Volume 7, Chapter 21: Baitang Soup


“Even if you ask me that.”

Maomao put down the small knife she cut her left hand with.

She was testing new medicine in her room. Though it was an ordinary scene for Maomao, no doubt it was out of the ordinary for Yao.

“It’s fine. I have medicine here.”

However, she didn’t know whether it would work or not. The making of new medicine is a cycle of trial and error.

(If only there are other people I can test it on.)

Dad will give her a grim look. Occasionally, she could use the medicine on healthy military officials, but those who fit the criteria were limited, and often, they don’t return after the first treatment.
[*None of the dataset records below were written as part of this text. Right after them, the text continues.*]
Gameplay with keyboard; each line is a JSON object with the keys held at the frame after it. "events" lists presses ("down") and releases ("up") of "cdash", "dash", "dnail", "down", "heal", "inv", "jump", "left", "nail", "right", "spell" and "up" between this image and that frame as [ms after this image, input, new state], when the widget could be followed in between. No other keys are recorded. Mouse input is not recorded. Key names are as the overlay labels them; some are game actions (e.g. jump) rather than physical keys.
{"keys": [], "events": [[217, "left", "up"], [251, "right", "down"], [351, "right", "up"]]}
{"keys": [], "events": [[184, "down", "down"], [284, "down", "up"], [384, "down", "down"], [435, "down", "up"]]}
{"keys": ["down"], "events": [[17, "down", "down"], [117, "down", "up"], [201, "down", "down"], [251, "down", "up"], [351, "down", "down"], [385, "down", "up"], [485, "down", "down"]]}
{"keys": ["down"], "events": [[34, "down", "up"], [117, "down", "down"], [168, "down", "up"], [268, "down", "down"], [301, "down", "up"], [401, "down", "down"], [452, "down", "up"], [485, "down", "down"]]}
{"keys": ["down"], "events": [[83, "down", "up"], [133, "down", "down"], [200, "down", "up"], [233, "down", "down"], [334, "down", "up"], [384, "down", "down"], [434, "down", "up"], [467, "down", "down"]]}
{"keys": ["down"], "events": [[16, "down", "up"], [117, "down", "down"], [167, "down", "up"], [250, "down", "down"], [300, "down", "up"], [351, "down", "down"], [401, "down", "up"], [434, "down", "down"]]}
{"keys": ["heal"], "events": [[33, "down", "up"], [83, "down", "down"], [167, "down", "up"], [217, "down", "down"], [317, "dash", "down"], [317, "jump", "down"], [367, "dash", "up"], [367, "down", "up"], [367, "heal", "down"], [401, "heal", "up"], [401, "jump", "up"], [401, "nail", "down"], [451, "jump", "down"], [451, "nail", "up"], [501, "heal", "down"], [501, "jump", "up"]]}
People got angry at her for using mice, and before, when she thought about shaving off maomao’s fur to try hair growth medicine, everyone in Rokushoukan objected fiercely, so she couldn’t try it out. Even though she had made sure to use the cut fur as a brush.

So Maomao had no choice but to use her own body. However.


Yao got angry at her.

“What’s wrong?”

Hearing Yao’s voice, En’en came over.

En’en watched as Yao grabbed hold of Maomao’s left hand in anger.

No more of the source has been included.